Regardless of the type of data an organization is managing – data warehouse, data lakes, big data, etc., a strong data governance capability is important.  It will enable proactive management of data. 

For example, a financial institution I worked with had very poor, inconsistent customer data.  All of the customers with first, middle and last names had multiple differences, and addresses were inconsistent.  This type of situation makes it very difficult to do any type of customer analytics, from identifying cross-sell opportunities to tracking and understanding customer experience.  Data Governance can be a first step in identifying the issues, defining standards, and implementing changes in the business to align with these standards.

My prior article provided ideas on the initial phase of a data governance initiative, which is Discover.  With the right assistance, an organization can begin data governance activities during the discover phase, which is typically a handful of weeks, then move right into implementation.  The discover phase should have resulted in a set of recommendations and a roadmap to follow, both for immediate next steps as well as longer term considerations.  The discover phase should have also provided some clarity on the initial areas of focus, such as:

  • identifying key sources of truth and ensuring they are consistently used
  • improving data quality across these key data sources
  • developing standard business language and a business glossary for key data sources
  • enhancing organizational metadata
  • developing standards and policies for data access
  • identifying business priorities for EDM initiatives
  • developing and providing data and report certification
  • developing and sharing an Enterprise Data Framework to provide data visibility and alignment
  • and so on…

The actual implementation of data governance can take weeks or even months, depending upon the level of attention and engagement there is across the organization.  One important thing to recognize is that most successful data governance programs become part of the day to day processes over time.  So, as you embark on implementation, ensure that what you put in place is scalable and sustainable.

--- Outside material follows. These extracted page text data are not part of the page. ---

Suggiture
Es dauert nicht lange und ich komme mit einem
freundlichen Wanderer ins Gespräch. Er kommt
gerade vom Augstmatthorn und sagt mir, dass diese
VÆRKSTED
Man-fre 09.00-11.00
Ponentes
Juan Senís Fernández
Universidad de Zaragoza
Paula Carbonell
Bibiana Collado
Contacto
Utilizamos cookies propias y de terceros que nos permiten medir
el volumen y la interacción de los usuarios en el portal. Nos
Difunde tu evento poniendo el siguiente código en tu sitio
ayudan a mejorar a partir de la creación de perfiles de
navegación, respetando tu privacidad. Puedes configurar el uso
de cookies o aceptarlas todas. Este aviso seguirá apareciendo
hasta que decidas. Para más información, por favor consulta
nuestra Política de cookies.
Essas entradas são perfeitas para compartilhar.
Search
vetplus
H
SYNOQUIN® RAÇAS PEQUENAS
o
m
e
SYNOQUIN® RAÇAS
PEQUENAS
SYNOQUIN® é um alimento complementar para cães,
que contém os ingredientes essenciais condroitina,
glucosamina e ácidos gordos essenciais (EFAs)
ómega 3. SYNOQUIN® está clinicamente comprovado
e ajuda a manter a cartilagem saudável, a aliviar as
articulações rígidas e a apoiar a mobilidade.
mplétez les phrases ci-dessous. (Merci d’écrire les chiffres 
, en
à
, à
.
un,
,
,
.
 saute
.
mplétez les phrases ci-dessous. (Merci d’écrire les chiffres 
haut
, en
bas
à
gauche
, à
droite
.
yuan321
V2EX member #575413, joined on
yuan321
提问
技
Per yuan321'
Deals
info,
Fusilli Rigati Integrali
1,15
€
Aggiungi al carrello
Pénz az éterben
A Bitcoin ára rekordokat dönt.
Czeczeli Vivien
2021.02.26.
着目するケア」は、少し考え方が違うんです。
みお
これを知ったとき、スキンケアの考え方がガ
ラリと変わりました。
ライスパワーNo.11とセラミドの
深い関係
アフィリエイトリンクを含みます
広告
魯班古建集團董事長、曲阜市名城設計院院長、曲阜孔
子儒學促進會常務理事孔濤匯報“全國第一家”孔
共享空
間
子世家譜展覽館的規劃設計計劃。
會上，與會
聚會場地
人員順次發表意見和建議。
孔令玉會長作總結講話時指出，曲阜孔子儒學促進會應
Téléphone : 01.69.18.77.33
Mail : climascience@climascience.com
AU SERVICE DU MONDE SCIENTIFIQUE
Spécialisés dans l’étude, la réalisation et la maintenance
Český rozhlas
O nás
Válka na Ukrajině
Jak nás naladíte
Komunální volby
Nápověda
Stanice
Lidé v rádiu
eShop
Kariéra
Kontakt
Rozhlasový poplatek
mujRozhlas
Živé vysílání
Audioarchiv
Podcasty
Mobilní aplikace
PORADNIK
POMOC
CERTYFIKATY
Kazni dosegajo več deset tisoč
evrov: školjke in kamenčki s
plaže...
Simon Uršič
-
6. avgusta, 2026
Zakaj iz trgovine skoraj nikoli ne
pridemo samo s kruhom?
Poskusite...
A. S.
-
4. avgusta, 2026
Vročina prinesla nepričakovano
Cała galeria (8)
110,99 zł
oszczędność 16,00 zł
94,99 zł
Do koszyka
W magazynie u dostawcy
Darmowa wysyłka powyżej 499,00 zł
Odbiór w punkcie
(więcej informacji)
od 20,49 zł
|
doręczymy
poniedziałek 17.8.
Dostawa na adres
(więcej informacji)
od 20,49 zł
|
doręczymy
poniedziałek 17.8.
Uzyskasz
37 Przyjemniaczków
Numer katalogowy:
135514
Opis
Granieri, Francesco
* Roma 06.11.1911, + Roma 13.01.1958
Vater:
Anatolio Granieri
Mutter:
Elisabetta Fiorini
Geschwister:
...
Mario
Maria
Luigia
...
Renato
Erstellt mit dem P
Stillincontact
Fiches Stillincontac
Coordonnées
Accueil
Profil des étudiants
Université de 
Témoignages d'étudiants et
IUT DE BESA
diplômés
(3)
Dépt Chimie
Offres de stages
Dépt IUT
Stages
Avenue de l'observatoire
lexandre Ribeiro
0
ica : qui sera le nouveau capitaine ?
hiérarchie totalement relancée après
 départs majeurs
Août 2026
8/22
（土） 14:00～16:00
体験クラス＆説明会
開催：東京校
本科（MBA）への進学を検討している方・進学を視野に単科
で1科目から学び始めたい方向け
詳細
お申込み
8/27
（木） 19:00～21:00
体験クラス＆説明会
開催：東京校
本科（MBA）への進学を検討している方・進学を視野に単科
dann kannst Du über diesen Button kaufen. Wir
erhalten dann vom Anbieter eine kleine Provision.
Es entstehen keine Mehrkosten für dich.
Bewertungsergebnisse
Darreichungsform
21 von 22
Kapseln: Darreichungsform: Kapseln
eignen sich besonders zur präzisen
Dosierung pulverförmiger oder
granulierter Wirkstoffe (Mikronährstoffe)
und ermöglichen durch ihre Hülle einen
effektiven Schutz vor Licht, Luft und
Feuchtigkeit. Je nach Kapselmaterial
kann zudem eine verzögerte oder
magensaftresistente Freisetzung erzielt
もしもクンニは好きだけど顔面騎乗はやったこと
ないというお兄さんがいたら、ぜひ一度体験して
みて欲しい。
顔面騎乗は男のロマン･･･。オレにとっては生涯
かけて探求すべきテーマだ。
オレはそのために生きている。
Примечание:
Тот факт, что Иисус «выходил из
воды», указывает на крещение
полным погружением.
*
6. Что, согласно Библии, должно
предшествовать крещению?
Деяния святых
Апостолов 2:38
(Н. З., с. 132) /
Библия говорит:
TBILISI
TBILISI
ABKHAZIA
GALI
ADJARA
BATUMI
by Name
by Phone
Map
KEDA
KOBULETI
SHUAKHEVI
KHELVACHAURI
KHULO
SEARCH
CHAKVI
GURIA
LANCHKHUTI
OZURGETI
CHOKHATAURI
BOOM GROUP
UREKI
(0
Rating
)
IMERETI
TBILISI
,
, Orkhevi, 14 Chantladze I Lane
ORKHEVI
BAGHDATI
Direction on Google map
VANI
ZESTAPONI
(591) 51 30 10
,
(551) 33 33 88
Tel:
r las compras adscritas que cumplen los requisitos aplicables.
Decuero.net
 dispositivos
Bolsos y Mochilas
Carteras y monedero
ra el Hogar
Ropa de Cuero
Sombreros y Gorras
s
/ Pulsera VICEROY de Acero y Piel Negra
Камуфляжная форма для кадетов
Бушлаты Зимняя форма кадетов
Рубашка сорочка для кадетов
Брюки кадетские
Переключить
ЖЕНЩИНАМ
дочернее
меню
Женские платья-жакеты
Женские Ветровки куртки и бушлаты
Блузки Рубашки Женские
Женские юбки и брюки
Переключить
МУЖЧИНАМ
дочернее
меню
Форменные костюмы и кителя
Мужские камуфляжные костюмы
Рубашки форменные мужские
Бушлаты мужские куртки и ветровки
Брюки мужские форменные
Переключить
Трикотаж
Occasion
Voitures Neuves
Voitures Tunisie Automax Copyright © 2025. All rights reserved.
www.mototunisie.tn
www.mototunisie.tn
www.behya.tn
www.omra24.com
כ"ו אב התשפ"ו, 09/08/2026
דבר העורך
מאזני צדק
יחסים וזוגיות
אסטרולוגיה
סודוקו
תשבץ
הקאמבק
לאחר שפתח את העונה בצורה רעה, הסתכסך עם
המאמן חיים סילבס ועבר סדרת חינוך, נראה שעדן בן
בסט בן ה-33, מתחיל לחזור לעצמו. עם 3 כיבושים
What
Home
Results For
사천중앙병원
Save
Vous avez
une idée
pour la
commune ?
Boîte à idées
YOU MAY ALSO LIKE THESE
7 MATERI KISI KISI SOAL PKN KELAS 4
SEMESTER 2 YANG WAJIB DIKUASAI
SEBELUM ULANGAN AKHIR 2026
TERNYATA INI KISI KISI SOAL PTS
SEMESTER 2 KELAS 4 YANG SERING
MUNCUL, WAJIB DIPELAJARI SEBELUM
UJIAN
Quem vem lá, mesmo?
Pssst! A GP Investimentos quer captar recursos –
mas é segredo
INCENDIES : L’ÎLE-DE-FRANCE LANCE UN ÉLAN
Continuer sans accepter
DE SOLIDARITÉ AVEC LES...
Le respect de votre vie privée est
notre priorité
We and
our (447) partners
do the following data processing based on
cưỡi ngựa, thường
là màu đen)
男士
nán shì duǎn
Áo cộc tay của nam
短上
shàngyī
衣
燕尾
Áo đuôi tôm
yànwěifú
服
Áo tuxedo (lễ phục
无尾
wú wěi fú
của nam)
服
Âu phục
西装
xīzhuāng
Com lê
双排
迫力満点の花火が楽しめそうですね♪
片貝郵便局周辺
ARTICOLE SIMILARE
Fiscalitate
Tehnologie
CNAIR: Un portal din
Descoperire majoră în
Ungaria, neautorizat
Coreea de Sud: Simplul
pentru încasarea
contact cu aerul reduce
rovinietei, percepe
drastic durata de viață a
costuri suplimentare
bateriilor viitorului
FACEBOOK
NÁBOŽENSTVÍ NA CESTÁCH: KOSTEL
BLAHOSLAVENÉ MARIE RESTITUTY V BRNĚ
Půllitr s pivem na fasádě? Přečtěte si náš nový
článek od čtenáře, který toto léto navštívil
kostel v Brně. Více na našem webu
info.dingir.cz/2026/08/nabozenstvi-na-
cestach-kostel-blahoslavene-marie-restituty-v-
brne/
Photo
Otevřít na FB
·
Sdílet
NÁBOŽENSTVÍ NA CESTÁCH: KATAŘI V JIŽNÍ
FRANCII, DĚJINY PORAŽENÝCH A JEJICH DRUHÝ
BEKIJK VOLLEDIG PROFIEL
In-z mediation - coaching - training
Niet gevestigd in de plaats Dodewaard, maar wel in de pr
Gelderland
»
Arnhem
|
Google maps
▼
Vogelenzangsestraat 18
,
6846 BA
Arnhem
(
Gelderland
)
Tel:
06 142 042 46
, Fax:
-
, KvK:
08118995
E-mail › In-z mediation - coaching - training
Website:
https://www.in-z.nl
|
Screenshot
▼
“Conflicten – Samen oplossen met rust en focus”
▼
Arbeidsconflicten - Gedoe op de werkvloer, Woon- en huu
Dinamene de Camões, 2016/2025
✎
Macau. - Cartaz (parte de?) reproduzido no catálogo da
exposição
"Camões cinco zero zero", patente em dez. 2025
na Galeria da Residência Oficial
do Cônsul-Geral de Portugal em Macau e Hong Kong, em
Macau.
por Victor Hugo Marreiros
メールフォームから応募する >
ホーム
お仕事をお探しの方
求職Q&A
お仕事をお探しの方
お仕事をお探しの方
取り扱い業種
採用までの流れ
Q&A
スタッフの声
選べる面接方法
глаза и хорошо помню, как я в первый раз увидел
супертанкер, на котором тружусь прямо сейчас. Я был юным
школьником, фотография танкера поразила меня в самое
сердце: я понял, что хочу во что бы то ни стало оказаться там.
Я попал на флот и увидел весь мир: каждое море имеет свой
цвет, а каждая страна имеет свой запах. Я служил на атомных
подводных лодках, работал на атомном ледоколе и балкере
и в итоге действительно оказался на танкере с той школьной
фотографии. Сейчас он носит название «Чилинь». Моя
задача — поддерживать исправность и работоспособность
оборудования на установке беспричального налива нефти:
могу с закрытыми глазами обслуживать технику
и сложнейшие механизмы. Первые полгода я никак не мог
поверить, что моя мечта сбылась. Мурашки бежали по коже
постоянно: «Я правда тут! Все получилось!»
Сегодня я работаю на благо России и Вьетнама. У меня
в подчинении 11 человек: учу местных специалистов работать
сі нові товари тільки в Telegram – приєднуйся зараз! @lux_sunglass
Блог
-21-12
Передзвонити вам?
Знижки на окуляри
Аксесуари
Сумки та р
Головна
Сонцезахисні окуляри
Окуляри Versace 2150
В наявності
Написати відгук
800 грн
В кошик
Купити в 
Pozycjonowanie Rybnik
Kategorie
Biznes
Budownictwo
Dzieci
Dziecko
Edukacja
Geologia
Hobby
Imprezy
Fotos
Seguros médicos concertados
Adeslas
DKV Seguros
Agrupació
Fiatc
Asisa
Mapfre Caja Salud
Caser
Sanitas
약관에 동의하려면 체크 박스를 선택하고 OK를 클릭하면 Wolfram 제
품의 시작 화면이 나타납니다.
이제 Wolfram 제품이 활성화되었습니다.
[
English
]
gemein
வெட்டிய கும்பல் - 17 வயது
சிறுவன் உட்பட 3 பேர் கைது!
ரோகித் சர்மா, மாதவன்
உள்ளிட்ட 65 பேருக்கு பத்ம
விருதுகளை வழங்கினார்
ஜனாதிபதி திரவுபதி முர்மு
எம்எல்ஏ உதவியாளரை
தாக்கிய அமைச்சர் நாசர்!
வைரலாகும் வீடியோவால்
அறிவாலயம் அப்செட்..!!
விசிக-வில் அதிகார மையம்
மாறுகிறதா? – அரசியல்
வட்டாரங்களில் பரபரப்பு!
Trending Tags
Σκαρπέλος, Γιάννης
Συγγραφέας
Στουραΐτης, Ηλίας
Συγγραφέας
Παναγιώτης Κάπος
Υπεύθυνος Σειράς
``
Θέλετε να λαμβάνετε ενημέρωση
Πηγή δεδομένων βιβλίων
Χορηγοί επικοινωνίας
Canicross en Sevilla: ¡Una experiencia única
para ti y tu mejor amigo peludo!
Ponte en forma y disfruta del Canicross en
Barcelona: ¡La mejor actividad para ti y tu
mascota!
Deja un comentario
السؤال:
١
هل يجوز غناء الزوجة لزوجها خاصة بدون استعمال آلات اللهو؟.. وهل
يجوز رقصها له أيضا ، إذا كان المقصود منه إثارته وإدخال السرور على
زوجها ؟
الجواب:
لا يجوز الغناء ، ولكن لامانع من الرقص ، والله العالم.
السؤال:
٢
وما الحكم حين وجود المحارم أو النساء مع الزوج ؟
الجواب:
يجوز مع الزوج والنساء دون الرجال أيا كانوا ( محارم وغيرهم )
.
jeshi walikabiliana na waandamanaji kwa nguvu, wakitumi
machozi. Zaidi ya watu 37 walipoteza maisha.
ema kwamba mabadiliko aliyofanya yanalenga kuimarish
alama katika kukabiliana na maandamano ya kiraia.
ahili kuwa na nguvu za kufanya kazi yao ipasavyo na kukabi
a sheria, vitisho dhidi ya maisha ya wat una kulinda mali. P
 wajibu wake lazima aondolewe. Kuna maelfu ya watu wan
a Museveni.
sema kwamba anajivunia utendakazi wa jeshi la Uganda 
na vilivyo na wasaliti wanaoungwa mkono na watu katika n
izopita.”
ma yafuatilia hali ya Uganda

  • start with a mission and objectives that includes the initial focus area
  • get the structure and the right people in place, from executives to stewards
  • establish the Data Governance charter and policies from the start
  • ensure there’s visibility of decisions and progress across the organization
  • implement with the goal of developing processes that can be embedded in the day to day business operations
  • keep it as simple as possible, with the goal of less bureaucracy and more progress

Data governance used to be a nice to have, but due to the increasing focus and importance of data and analytics, it’s becoming a necessity that helps to drive data management across the enterprise.